Heléne Alexopoulos is an American retired ballet dancer. She was a student of Maria Tallchief who was discovered by George Balanchine as a teenager. She joined the New York City Ballet in 1978, she was promoted to principal dancer in 1989, and she retired in 2002.

==Early life and training==
Alexopoulos was born in Chicago to Greek parents, and was raised in Oak Park, Illinois. She attended Oak Park and River Forest High School. She started ballet at age six, and at age fourteen, she started training with Maria Tallchief, and performed with Tallchief's company, Chicago Lyric Opera Ballet.

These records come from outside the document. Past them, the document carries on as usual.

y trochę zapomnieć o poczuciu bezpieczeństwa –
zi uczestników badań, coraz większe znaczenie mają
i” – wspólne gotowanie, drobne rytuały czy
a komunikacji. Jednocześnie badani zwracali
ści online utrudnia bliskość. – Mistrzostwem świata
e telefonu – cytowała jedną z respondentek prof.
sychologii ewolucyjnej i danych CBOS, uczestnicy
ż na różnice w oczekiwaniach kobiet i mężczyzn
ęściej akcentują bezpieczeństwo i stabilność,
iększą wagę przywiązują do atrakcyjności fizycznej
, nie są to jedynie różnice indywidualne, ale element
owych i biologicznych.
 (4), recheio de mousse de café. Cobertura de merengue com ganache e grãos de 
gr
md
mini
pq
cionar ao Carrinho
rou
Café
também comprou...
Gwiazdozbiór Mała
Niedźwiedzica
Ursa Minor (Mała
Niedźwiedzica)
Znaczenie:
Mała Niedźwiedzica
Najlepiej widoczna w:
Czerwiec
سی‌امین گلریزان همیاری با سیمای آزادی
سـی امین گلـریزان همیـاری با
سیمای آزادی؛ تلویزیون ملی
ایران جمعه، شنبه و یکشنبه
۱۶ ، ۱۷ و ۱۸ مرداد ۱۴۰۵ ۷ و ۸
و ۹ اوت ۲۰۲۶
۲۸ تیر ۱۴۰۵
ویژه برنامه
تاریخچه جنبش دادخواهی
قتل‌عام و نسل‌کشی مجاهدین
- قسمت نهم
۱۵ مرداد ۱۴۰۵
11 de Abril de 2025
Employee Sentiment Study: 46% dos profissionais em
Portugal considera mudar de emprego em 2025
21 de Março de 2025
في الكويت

In 1975, a teenage Alexopoulos was chosen by George Balanchine to perform the role of a child with the New York City Ballet. She then moved to New York to train at the School of American Ballet for a year.

==Career==
Alexopoulos joined the New York City Ballet in 1978. In her first year, she was cast as the Arabian dancer in Balanchine's The Nutcracker, but was also tasked to learn the role of Dewdrop, a challenging principal role. While she was working on the role, Balanchine provided some corrections. She was promoted to soloist in 1984, a year after Balanchine died, and principal dancer in 1989. Ballets she was known for include Balanchine's Prodigal Son, Vienna Waltzes, "Emerald" in Jewels, Episodes, Monumentum pro Gesualdo, Movements for Piano and Orchestra, Divertimento No. 15, Variations pour une Porte et un Soupir and The Nutcracker, as well as Robbins' I'm Old Fashioned, Antique Epigraphs and West Side Story Suite, and sang on stage for the latter. She retired from the New York City Ballet in 2002. In her final performance, she danced Prodigal Son and Vienna Waltzes.

==Personal life==
Alexopoulos was accepted by Harvard University on a scholarship, but she decided to pursue a career in ballet, despite her family's disapproval. She would later attend Columbia University.

In 1985, Alexopoulos married Lance Warrick, an insurance lawyer. Their twins, a son and a daughter, were born in 1994. She was one of the few dancers in New York City Ballet, male or female, who had children and the only woman to have more than one.